◆ **What needs to be done**
Rewrite the lines below, switching each occurrence of "Tel" to "Phone" and leaving everything else unchanged.

◆ **Supplied records**

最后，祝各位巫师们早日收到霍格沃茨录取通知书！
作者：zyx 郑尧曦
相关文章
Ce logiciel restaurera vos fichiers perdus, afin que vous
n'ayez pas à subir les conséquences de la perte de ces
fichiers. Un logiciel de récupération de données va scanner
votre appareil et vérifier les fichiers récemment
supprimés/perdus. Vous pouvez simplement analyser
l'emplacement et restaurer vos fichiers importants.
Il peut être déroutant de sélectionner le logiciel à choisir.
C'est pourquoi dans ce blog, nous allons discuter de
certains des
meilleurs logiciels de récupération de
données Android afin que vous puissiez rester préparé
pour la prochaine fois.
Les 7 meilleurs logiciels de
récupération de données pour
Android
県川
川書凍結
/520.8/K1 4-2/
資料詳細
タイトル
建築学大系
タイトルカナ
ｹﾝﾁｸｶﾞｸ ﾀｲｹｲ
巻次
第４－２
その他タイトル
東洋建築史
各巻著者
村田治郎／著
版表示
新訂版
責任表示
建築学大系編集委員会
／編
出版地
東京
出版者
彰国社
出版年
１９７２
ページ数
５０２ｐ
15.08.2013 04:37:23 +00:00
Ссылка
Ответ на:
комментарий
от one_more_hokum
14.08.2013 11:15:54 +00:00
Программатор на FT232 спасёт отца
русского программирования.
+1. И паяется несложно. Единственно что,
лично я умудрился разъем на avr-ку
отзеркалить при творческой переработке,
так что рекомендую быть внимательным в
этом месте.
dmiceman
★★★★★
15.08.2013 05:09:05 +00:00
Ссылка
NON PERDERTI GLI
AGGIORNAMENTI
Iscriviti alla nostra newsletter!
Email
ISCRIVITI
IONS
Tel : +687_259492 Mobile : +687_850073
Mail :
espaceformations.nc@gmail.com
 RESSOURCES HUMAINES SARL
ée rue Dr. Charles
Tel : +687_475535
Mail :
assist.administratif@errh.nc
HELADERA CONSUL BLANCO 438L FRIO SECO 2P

◆ **Written answer**
最后，祝各位巫师们早日收到霍格沃茨录取通知书！
作者：zyx 郑尧曦
相关文章
Ce logiciel restaurera vos fichiers perdus, afin que vous
n'ayez pas à subir les conséquences de la perte de ces
fichiers. Un logiciel de récupération de données va scanner
votre appareil et vérifier les fichiers récemment
supprimés/perdus. Vous pouvez simplement analyser
l'emplacement et restaurer vos fichiers importants.
Il peut être déroutant de sélectionner le logiciel à choisir.
C'est pourquoi dans ce blog, nous allons discuter de
certains des
meilleurs logiciels de récupération de
données Android afin que vous puissiez rester préparé
pour la prochaine fois.
Les 7 meilleurs logiciels de
récupération de données pour
Android
県川
川書凍結
/520.8/K1 4-2/
資料詳細
タイトル
建築学大系
タイトルカナ
ｹﾝﾁｸｶﾞｸ ﾀｲｹｲ
巻次
第４－２
その他タイトル
東洋建築史
各巻著者
村田治郎／著
版表示
新訂版
責任表示
建築学大系編集委員会
／編
出版地
東京
出版者
彰国社
出版年
１９７２
ページ数
５０２ｐ
15.08.2013 04:37:23 +00:00
Ссылка
Ответ на:
комментарий
от one_more_hokum
14.08.2013 11:15:54 +00:00
Программатор на FT232 спасёт отца
русского программирования.
+1. И паяется несложно. Единственно что,
лично я умудрился разъем на avr-ку
отзеркалить при творческой переработке,
так что рекомендую быть внимательным в
этом месте.
dmiceman
★★★★★
15.08.2013 05:09:05 +00:00
Ссылка
NON PERDERTI GLI
AGGIORNAMENTI
Iscriviti alla nostra newsletter!
Email
ISCRIVITI
IONS
Phone : +687_259492 Mobile : +687_850073
Mail :
espaceformations.nc@gmail.com
 RESSOURCES HUMAINES SARL
ée rue Dr. Charles
Phone : +687_475535
Mail :
assist.administratif@errh.nc
HELADERA CONSUL BLANCO 438L FRIO SECO 2P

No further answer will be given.